Problem
Please write out all of the entries without altering anything.

Collected data:
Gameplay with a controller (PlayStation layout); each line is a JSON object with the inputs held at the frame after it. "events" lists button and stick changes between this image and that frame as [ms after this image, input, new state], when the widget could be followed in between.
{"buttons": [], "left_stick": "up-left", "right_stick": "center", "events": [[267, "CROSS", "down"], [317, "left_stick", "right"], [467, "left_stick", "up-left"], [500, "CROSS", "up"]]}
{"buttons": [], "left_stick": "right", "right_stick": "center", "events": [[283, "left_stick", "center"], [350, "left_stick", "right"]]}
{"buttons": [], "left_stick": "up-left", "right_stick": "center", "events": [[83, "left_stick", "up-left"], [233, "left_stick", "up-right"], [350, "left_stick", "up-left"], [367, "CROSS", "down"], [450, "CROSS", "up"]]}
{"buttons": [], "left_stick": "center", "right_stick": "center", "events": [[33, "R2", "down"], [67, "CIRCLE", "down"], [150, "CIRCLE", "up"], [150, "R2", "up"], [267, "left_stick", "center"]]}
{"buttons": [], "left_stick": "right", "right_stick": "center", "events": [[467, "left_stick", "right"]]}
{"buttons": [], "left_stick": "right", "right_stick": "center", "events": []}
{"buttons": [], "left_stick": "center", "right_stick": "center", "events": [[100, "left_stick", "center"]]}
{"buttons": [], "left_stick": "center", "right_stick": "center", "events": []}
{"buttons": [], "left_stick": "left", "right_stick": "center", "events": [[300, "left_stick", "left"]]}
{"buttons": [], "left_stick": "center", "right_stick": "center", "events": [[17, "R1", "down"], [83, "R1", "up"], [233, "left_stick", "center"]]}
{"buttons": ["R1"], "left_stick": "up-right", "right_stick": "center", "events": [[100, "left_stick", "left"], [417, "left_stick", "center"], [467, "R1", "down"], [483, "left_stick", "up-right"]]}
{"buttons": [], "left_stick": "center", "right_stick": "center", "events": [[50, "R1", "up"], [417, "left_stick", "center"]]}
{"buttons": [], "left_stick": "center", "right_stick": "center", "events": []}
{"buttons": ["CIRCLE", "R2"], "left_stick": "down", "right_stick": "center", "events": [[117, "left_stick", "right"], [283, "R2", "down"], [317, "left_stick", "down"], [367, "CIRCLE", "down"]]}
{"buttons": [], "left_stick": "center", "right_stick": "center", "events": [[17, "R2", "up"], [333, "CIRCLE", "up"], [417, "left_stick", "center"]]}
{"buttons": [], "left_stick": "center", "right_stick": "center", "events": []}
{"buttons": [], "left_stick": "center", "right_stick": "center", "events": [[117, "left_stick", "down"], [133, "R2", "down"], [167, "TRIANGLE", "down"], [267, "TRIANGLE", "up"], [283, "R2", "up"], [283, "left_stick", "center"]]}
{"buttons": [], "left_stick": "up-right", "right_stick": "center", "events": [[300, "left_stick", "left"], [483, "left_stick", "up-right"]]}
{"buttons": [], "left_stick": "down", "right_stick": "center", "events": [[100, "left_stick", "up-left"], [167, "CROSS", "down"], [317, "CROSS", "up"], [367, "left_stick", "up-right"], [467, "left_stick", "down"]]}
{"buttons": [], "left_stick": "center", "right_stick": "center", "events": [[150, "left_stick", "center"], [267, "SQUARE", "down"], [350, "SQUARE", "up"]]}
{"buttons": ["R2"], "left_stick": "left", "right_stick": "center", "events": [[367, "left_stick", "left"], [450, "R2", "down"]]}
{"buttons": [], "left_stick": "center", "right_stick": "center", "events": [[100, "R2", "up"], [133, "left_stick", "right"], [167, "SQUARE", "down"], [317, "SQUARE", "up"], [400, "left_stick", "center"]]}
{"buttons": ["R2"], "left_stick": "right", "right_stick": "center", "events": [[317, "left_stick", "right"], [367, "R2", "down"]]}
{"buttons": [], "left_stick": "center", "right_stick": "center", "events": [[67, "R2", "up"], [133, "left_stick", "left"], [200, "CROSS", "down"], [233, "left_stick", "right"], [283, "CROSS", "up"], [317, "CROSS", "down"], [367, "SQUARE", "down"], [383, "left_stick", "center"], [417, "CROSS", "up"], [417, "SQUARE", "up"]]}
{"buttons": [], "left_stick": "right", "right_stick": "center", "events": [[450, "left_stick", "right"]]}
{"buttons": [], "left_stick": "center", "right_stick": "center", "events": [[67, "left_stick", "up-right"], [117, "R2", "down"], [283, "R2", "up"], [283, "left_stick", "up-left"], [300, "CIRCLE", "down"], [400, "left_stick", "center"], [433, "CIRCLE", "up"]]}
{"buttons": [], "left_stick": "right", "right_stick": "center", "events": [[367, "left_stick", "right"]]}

Output of the task
Gameplay with a controller (PlayStation layout); each line is a JSON object with the inputs held at the frame after it. "events" lists button and stick changes between this image and that frame as [ms after this image, input, new state], when the widget could be followed in between.
{"buttons": [], "left_stick": "up-left", "right_stick": "center", "events": [[267, "CROSS", "down"], [317, "left_stick", "right"], [467, "left_stick", "up-left"], [500, "CROSS", "up"]]}
{"buttons": [], "left_stick": "right", "right_stick": "center", "events": [[283, "left_stick", "center"], [350, "left_stick", "right"]]}
{"buttons": [], "left_stick": "up-left", "right_stick": "center", "events": [[83, "left_stick", "up-left"], [233, "left_stick", "up-right"], [350, "left_stick", "up-left"], [367, "CROSS", "down"], [450, "CROSS", "up"]]}
{"buttons": [], "left_stick": "center", "right_stick": "center", "events": [[33, "R2", "down"], [67, "CIRCLE", "down"], [150, "CIRCLE", "up"], [150, "R2", "up"], [267, "left_stick", "center"]]}
{"buttons": [], "left_stick": "right", "right_stick": "center", "events": [[467, "left_stick", "right"]]}
{"buttons": [], "left_stick": "right", "right_stick": "center", "events": []}
{"buttons": [], "left_stick": "center", "right_stick": "center", "events": [[100, "left_stick", "center"]]}
{"buttons": [], "left_stick": "center", "right_stick": "center", "events": []}
{"buttons": [], "left_stick": "left", "right_stick": "center", "events": [[300, "left_stick", "left"]]}
{"buttons": [], "left_stick": "center", "right_stick": "center", "events": [[17, "R1", "down"], [83, "R1", "up"], [233, "left_stick", "center"]]}
{"buttons": ["R1"], "left_stick": "up-right", "right_stick": "center", "events": [[100, "left_stick", "left"], [417, "left_stick", "center"], [467, "R1", "down"], [483, "left_stick", "up-right"]]}
{"buttons": [], "left_stick": "center", "right_stick": "center", "events": [[50, "R1", "up"], [417, "left_stick", "center"]]}
{"buttons": [], "left_stick": "center", "right_stick": "center", "events": []}
{"buttons": ["CIRCLE", "R2"], "left_stick": "down", "right_stick": "center", "events": [[117, "left_stick", "right"], [283, "R2", "down"], [317, "left_stick", "down"], [367, "CIRCLE", "down"]]}
{"buttons": [], "left_stick": "center", "right_stick": "center", "events": [[17, "R2", "up"], [333, "CIRCLE", "up"], [417, "left_stick", "center"]]}
{"buttons": [], "left_stick": "center", "right_stick": "center", "events": []}
{"buttons": [], "left_stick": "center", "right_stick": "center", "events": [[117, "left_stick", "down"], [133, "R2", "down"], [167, "TRIANGLE", "down"], [267, "TRIANGLE", "up"], [283, "R2", "up"], [283, "left_stick", "center"]]}
{"buttons": [], "left_stick": "up-right", "right_stick": "center", "events": [[300, "left_stick", "left"], [483, "left_stick", "up-right"]]}
{"buttons": [], "left_stick": "down", "right_stick": "center", "events": [[100, "left_stick", "up-left"], [167, "CROSS", "down"], [317, "CROSS", "up"], [367, "left_stick", "up-right"], [467, "left_stick", "down"]]}
{"buttons": [], "left_stick": "center", "right_stick": "center", "events": [[150, "left_stick", "center"], [267, "SQUARE", "down"], [350, "SQUARE", "up"]]}
{"buttons": ["R2"], "left_stick": "left", "right_stick": "center", "events": [[367, "left_stick", "left"], [450, "R2", "down"]]}
{"buttons": [], "left_stick": "center", "right_stick": "center", "events": [[100, "R2", "up"], [133, "left_stick", "right"], [167, "SQUARE", "down"], [317, "SQUARE", "up"], [400, "left_stick", "center"]]}
{"buttons": ["R2"], "left_stick": "right", "right_stick": "center", "events": [[317, "left_stick", "right"], [367, "R2", "down"]]}
{"buttons": [], "left_stick": "center", "right_stick": "center", "events": [[67, "R2", "up"], [133, "left_stick", "left"], [200, "CROSS", "down"], [233, "left_stick", "right"], [283, "CROSS", "up"], [317, "CROSS", "down"], [367, "SQUARE", "down"], [383, "left_stick", "center"], [417, "CROSS", "up"], [417, "SQUARE", "up"]]}
{"buttons": [], "left_stick": "right", "right_stick": "center", "events": [[450, "left_stick", "right"]]}
{"buttons": [], "left_stick": "center", "right_stick": "center", "events": [[67, "left_stick", "up-right"], [117, "R2", "down"], [283, "R2", "up"], [283, "left_stick", "up-left"], [300, "CIRCLE", "down"], [400, "left_stick", "center"], [433, "CIRCLE", "up"]]}
{"buttons": [], "left_stick": "right", "right_stick": "center", "events": [[367, "left_stick", "right"]]}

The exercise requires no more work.